O amor de Deus por nós chama-nos a corresponder. Uma forma de corresponder é abraçar, com confiança de filhos, o sofrimento que o Senhor permite nas nossas vidas. “Não sejamos cristãos adocicados: na terra tem que haver dor e Cruz” [7], dizia São Josemaria. E explicou isso mais detalhadamente numa das suas homilias: “Às vezes fala-se do amor como se fosse uma procura de satisfação pessoal ou um mero recurso para completarmos egoisticamente a nossa personalidade. E não é assim; amor verdadeiro é sair de si mesmo, entregar-se. O amor traz consigo a alegria, mas é uma alegria que tem as suas raízes em forma de cruz. Enquanto estivermos na terra e não tivermos chegado à plenitude da vida futura, não pode haver amor verdadeiro sem a experiência do sacrifício, da dor. Uma dor de que se gosta, amável, fonte de íntimo gozo, mas dor real, porque significa vencer o nosso egoísmo e tomar o amor como regra de todas e cada uma das nossas ações”[8].
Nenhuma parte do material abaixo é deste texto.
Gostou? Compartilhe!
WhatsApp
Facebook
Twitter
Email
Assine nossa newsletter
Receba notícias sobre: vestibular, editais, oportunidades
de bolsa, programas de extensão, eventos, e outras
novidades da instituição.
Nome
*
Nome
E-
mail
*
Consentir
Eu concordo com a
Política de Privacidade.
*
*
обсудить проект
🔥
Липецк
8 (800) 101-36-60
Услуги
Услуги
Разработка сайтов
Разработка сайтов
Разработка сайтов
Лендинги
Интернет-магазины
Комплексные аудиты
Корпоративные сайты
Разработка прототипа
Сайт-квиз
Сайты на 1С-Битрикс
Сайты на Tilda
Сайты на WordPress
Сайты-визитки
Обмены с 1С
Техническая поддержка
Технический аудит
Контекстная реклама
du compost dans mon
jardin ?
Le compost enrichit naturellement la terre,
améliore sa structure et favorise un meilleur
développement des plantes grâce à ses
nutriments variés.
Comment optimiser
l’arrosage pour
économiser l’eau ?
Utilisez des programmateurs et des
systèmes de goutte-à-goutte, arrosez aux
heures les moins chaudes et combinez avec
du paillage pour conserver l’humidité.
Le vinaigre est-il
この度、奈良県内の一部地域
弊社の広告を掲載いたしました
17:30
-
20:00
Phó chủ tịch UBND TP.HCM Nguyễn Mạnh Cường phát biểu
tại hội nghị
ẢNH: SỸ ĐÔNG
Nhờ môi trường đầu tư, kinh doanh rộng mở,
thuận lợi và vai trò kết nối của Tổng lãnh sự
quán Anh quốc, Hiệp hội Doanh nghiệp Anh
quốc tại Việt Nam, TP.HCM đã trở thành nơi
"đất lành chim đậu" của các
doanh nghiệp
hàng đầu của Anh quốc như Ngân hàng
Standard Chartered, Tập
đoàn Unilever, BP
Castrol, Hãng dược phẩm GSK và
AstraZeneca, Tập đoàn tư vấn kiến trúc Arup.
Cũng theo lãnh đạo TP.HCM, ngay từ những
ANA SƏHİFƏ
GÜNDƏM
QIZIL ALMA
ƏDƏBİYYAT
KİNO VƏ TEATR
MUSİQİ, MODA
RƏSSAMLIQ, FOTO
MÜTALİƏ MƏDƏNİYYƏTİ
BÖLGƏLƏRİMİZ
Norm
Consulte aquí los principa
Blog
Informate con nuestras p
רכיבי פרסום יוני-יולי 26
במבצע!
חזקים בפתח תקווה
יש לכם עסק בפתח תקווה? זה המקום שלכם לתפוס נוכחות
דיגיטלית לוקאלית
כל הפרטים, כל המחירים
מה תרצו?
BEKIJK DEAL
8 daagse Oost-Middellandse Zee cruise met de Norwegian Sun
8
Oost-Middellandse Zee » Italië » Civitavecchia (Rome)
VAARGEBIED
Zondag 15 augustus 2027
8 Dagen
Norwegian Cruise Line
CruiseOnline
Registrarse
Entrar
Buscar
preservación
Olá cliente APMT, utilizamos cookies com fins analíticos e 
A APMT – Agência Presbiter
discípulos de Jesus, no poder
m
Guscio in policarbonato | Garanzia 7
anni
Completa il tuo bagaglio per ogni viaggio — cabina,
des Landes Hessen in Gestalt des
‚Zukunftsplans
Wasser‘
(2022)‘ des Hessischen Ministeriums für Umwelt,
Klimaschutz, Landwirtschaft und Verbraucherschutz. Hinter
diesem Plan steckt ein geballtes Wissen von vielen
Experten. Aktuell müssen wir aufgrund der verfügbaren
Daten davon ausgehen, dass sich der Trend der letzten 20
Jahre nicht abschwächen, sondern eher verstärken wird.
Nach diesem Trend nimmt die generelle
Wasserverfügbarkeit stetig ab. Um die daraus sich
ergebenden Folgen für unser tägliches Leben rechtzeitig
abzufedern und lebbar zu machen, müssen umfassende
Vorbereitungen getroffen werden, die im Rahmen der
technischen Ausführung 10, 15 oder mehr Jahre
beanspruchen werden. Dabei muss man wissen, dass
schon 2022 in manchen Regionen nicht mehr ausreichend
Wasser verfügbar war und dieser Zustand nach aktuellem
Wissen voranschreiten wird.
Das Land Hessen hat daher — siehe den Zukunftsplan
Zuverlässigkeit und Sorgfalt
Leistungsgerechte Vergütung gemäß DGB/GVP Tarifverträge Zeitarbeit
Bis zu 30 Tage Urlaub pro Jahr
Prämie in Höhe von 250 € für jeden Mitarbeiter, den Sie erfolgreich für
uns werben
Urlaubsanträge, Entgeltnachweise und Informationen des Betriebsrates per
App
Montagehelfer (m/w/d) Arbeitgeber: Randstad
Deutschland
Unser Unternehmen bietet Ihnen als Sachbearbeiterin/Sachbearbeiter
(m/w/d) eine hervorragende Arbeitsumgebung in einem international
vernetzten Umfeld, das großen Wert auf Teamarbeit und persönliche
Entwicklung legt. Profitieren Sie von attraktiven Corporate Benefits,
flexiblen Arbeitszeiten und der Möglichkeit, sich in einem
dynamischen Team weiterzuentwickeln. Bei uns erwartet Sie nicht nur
Assim como Cristo morreu na cruz por amor, na nossa caminhada terrena não há amor verdadeiro – por Deus, por nós mesmos e pelos outros – se a cruz não estiver presente na nossa vida: a capacidade de sofrer com alegria e a liberdade interior de se entregar aos outros ou abandonar o que nos prende ao pecado. E também quando surgirem contrariedades objetivas – às vezes duras e inesperados –, com a sua graça poderemos abraçar a cruz: “Sempre pacíficos e corajosos diante das contradições, caso elas surjam, ou diante do que as pessoas chamam fracassos. O sucesso ou o fracasso estão na vida interior. O sucesso está em receber com serenidade a Cruz de Jesus Cristo, em estender os braços abertos, porque para Jesus, como para nós, a Cruz é um trono, é a exaltação do amor; é o cúmulo da eficácia redentora, para levar as almas a Deus”[9]. Podemos pedir à Virgem Maria, que soube estar aos pés da cruz, que nos ajude a acolher as dificuldades com o desejo de consolar o seu Filho.


[1] São Josemaria, É Cristo que passa, n. 63.

[2] Bento XVI, Homilia, 26/03/2006.

[3] São Josemaria, É Cristo que passa, n. 168.

[4] São Josemaria, Notas de uma meditação, 28/04/1963.

[5] Francisco, Homilia, 24/03/2013.

[6] Bento XVI, Homilia, 26/03/2006.

[7] São Josemaria, Notas de uma meditação, 25/02/1963.

[8] São Josemaria, ÉCristo que passa, n. 43.

[9] São Josemaria, Carta, 31/05/1954, n. 30.